## Task statement
Reproduce unchanged every line of the entries from the line containing "30 JAHRE MOVIN" to the line containing "PROPAK CAPE", including both of those lines, and nothing else.

━━━ Task data

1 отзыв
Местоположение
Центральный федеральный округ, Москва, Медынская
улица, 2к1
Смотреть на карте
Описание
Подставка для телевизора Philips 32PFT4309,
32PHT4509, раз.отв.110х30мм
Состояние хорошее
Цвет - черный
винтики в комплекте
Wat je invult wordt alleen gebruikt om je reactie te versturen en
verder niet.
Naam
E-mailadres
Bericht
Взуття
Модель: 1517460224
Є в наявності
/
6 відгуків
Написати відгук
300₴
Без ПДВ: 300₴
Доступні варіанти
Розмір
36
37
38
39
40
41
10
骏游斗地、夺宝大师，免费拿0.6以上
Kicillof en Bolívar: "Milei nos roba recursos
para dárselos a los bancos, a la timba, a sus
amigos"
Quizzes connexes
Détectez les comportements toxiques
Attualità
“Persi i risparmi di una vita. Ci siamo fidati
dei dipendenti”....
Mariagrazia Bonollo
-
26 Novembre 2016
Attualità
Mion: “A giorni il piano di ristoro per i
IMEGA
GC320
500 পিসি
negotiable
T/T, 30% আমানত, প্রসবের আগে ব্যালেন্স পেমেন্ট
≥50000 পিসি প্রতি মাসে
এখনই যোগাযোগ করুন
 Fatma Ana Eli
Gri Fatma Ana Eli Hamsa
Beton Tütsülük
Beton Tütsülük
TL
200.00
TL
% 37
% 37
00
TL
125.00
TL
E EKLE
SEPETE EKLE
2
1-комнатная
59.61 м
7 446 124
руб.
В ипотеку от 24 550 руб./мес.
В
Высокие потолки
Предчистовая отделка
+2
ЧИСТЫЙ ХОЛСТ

━━━━━━
━━━ Task data

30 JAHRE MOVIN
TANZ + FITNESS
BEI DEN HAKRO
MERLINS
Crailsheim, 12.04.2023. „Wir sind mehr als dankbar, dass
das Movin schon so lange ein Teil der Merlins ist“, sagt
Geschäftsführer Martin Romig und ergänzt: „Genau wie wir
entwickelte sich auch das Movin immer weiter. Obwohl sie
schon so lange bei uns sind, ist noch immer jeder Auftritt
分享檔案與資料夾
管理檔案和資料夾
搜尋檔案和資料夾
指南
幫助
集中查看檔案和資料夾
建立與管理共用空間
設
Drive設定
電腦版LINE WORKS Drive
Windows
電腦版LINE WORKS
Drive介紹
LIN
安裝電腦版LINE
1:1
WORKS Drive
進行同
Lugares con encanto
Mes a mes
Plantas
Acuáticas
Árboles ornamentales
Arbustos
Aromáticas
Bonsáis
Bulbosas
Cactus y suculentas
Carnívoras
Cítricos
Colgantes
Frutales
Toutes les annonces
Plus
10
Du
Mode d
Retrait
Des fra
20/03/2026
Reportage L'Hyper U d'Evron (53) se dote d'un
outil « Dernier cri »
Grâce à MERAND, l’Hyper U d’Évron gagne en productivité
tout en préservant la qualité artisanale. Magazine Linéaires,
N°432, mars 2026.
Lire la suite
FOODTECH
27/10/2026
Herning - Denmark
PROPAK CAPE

━━━━━━

## Task result
30 JAHRE MOVIN
TANZ + FITNESS
BEI DEN HAKRO
MERLINS
Crailsheim, 12.04.2023. „Wir sind mehr als dankbar, dass
das Movin schon so lange ein Teil der Merlins ist“, sagt
Geschäftsführer Martin Romig und ergänzt: „Genau wie wir
entwickelte sich auch das Movin immer weiter. Obwohl sie
schon so lange bei uns sind, ist noch immer jeder Auftritt
分享檔案與資料夾
管理檔案和資料夾
搜尋檔案和資料夾
指南
幫助
集中查看檔案和資料夾
建立與管理共用空間
設
Drive設定
電腦版LINE WORKS Drive
Windows
電腦版LINE WORKS
Drive介紹
LIN
安裝電腦版LINE
1:1
WORKS Drive
進行同
Lugares con encanto
Mes a mes
Plantas
Acuáticas
Árboles ornamentales
Arbustos
Aromáticas
Bonsáis
Bulbosas
Cactus y suculentas
Carnívoras
Cítricos
Colgantes
Frutales
Toutes les annonces
Plus
10
Du
Mode d
Retrait
Des fra
20/03/2026
Reportage L'Hyper U d'Evron (53) se dote d'un
outil « Dernier cri »
Grâce à MERAND, l’Hyper U d’Évron gagne en productivité
tout en préservant la qualité artisanale. Magazine Linéaires,
N°432, mars 2026.
Lire la suite
FOODTECH
27/10/2026
Herning - Denmark
PROPAK CAPE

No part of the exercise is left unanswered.